With two weeks to go until the unofficial end of summer, volume remains light as the beach trumps the trading floor.

The Big Picture 

But while Wall Street empties and Washington wrangles with gridlock,Wyoming takes center stage as the Federal Reserve holds its annual two-day meeting in Jackson Hole.  Hints of the Fed tapering its bond buying program have pushed treasury yields to 2.9%, a level not seen in three years.  Those higher interest rates have in turn unsettled equity markets and are blamed for the recent equity sell-off. 

Higher rates not only compete with stocks for investor dollars, they cut into the profits of financial concerns that have made money by borrowing money from the Federal Reserve at virtually zero and either investing in higher yielding assets or loaning that free money at a substantially higher rate.  Signs of a slowdown in the housing recovery are blamed on rising mortgage rates – although they remain at historically low levels. 

A slowdown in housing would be a drag on overall economic activity – another negative for equity markets.  However, the jury is still out and until a verdict is announced, or the Federal Reserve empties the punch bowl, the underlying fundamentals remain positive.  What’s needed is a larger pool of traders, some of whom may see the glass as half-full as opposed to half-empty. 

I, Investor 

The Federal Reserve is the dominant focus this week, with the minutes from the July 30-31 meeting due out tomorrow and the annual Jackson Hole retreat taking place without lame-duck Chairman Bernanke.
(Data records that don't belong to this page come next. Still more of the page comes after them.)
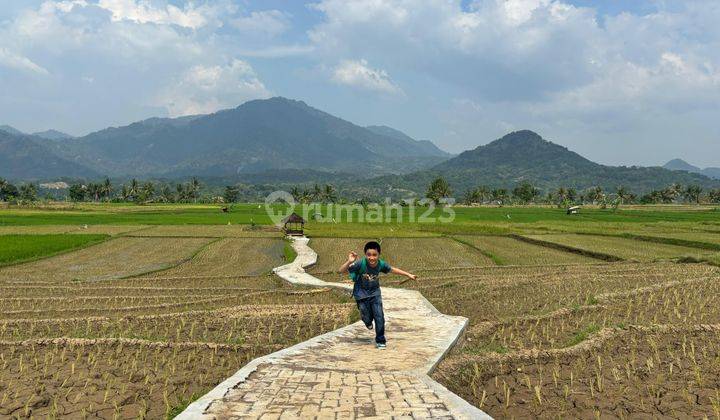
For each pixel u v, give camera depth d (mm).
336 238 59438
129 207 146125
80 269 35719
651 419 8547
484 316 17609
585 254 44219
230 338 14594
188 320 17422
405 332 13195
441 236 61344
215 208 145750
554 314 17453
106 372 10977
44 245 46188
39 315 19797
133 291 26469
Speculation is rife regarding his replacement and when the $85 billion per month purchase of fixed-income securities will come to an end.  July existing home sales data will take a back seat to the Fed. 
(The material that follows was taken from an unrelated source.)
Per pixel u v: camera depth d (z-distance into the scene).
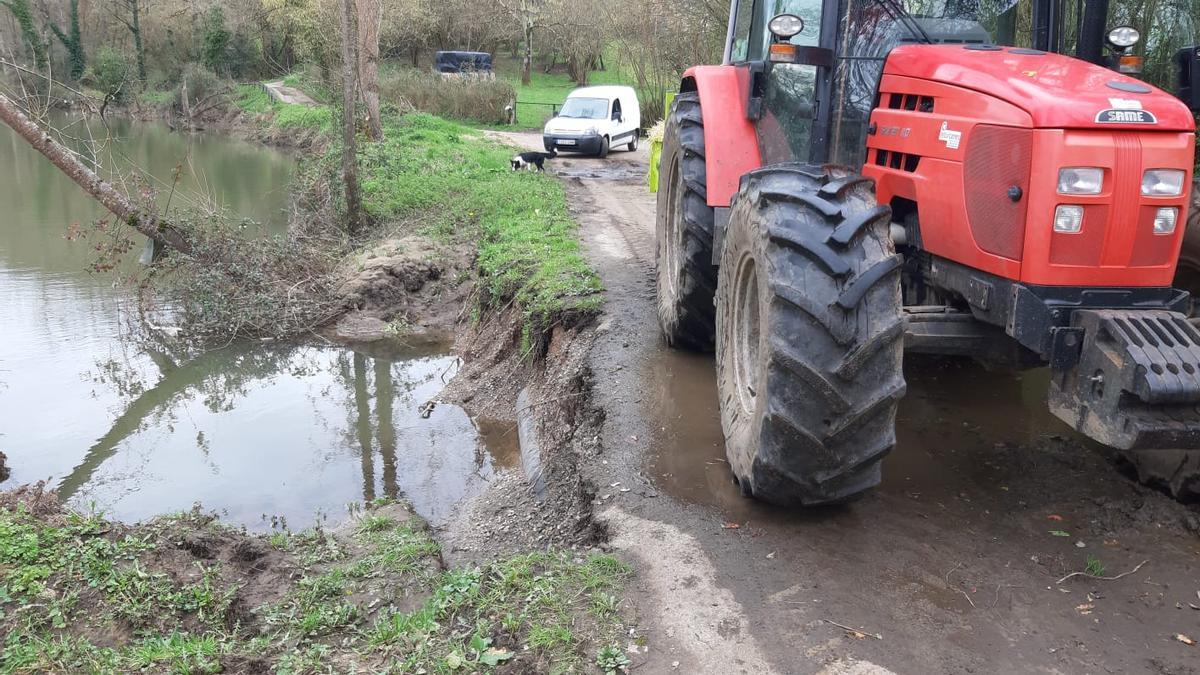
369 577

Thursday has the weekly jobless claims release along with the July leading economic indicators reading.  This week ends with data on July new home sales. 
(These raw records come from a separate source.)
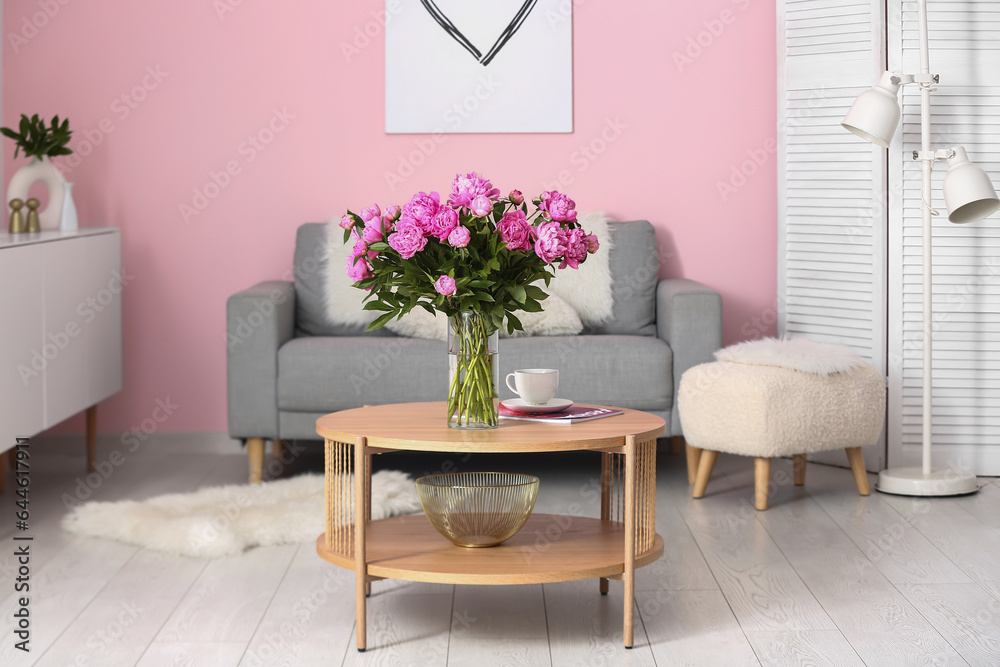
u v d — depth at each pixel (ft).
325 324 12.14
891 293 11.41
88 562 8.36
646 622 7.01
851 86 11.50
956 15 11.12
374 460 12.39
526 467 12.01
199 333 12.96
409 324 11.59
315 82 12.75
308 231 12.39
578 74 12.78
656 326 12.33
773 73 12.75
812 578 7.89
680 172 12.89
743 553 8.55
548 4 12.67
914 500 10.36
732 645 6.58
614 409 7.68
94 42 12.65
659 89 12.80
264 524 8.96
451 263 6.75
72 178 12.78
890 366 11.48
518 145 12.86
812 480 11.34
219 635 6.79
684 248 12.96
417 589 7.79
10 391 9.48
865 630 6.80
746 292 13.00
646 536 7.14
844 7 11.48
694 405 10.34
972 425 11.42
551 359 10.84
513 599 7.54
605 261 12.27
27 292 9.83
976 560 8.30
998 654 6.37
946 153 10.28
Next week starts off with July durable goods orders – orders for items designed to last three years or more.   A rise in orders portends continued economic growth.  August gauge of consumer confidence is due out Tuesday, August 27th, followed by July pending home sales on Wednesday.  Thursday, August 29th sees revisions to second quarter GDP and corporate profits data as well as weekly jobless claims.  While no early close is scheduled for equity or bond markets on Friday, expect volume to dry up after the release of July personal income and consumption figures, the Chicago purchasing manager’s index and the final August consumer sentiment reading. 

Until volume picks up and/or clarity comes from the Fed, look for range-bound action with stocks encountering resistance at the August highs and support building between the 50-day and 200-day moving averages.